Four Mile Cove Eco Preserve is a rare find in Cape Coral; it is a mangrove forest along the Caloosahatchee River with a 1.2-mile loop trail, a portion of which is on a boardwalk.


The Four Mile Cove Eco Preserve, which is located right next to the Midpoint Memorial Bridge and features a boardwalk through the mangroves along the Caloosahatchee River, is a fantastic place to go bird watching.
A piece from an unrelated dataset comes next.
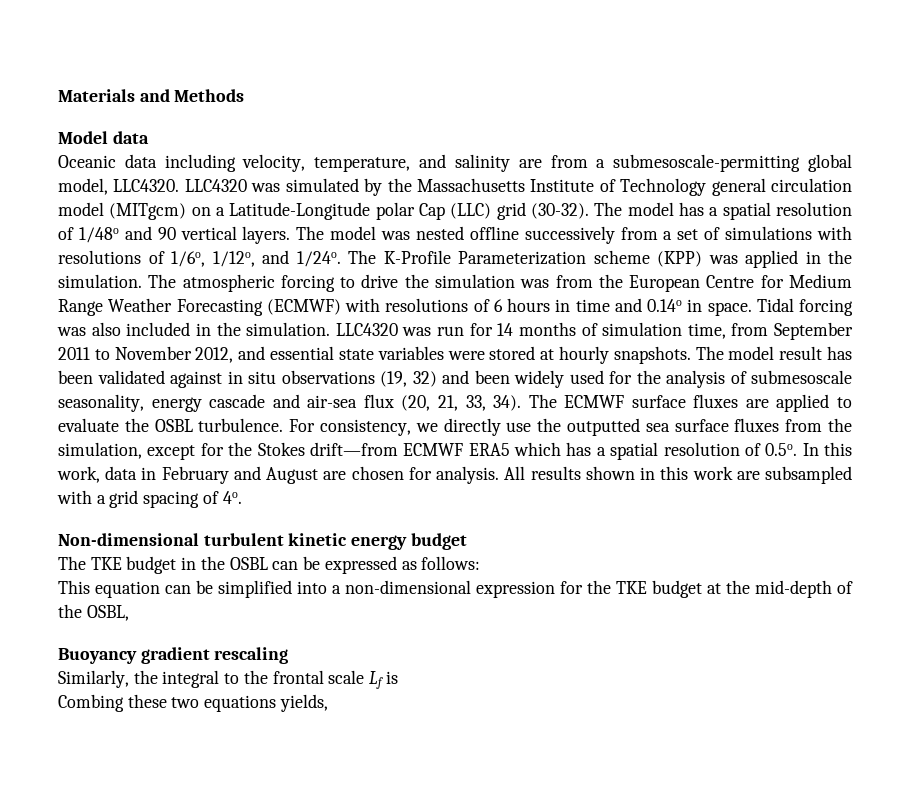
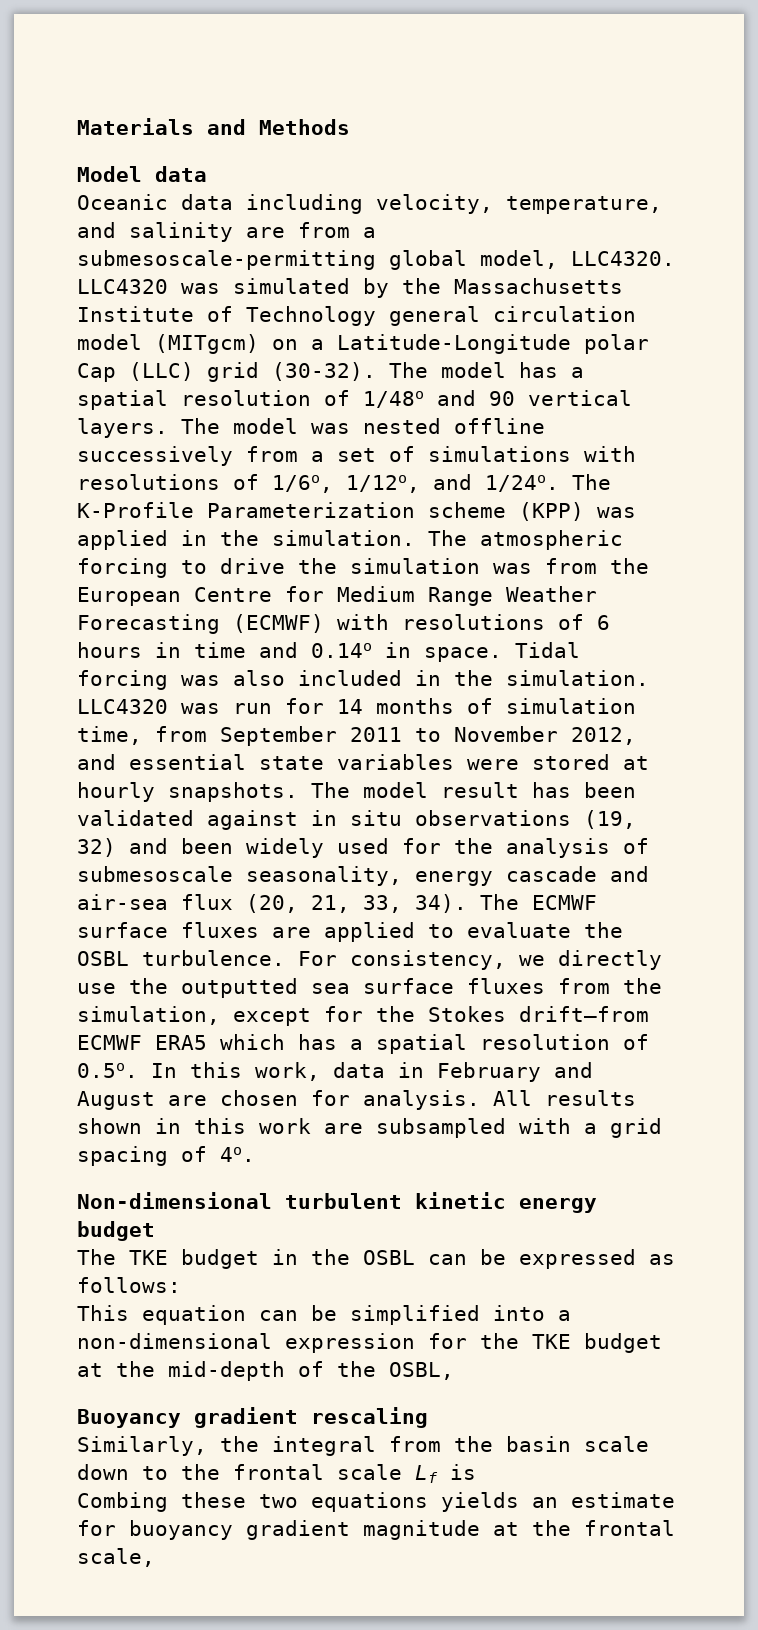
(220, 679) none -> [389,1436,649,1452] [77,1464,129,1480] from the basin scale down
[279,694,328,712] yields, -> [441,1492,675,1512] [77,1520,675,1540] [77,1548,155,1567] yields an estimate for buoyancy gradient magnitude at the frontal scale,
With 365 acres, it is Cape Coral’s second-largest nature reserve. As well as a nature trail, it serves as a launching point for kayakers venturing into the maze of waterways that wind through the mangroves, and as a vantage point from which fishermen can cast their lines from a spacious platform into the river.


There is access to the preserve from 8 a.m. until sunset daily. Dogs are not allowed. The Caloosahatchee River allows fishing from the observation deck. The trail is not a place for picnicking or bicycle riding, so please don’t bring anything along. Kayaks can be rented on weekends from November through May. Renting a kayak requires an 800 foot portage along the trail, and kids under the age of six are not allowed to paddle.


From US 41 in Fort Myers, head west on Colonial Boulevard, and then take the Midpoint Memorial Bridge to Cape Coral. Make sure you get off on the Del Prado exit after paying the toll, which is the right lane. Just keep going straight ahead until you reach the “Four Mile Eco Park” signs, and then turn right.


Starting from the visitor center, hikers can head left along the boardwalk into a coastal prairie. A number of benches are conveniently placed along the trail for resting and watching the passing birds. At a distance of 0.2 miles, there is a viewing platform with a bench where you can take in the sights of the needlerush marsh below. The boardwalk then continues along another shady corridor of saltbush after emerging along this marsh.


As you walk further along the trail, the prop roots of the red mangroves will become more and more visible. Out of the low, bitter panicum grass rise tall, giant leather ferns. After passing through some bushes and shrubs, the boardwalk opens up onto the outskirts of a salt marsh populated by needlerush and enormous leather ferns.


At mile marker 5, there is a right turn that leads to a bench. Above the narrow upper end of Four Mile Cove, where the mangroves are located, is an overlook that provides water to a perennial stream. You’re deep in a mangrove swamp, where the predominant colors are red and black.


Views of birds roosting in the mangrove tunnel’s overhead branches are a popular attraction. A narrow canal cuts beneath the boardwalk at the halfway point. It makes one think of the Calusa canals that were dug by hand in the Americas many centuries ago. Beyond that is where you’ll find a bench to rest on.


The trees crowd back over to form a bower above the path as it winds through a corridor of young saltbush. Among the ferns and wild coffee that thrive on the limestone ridge is a transition zone.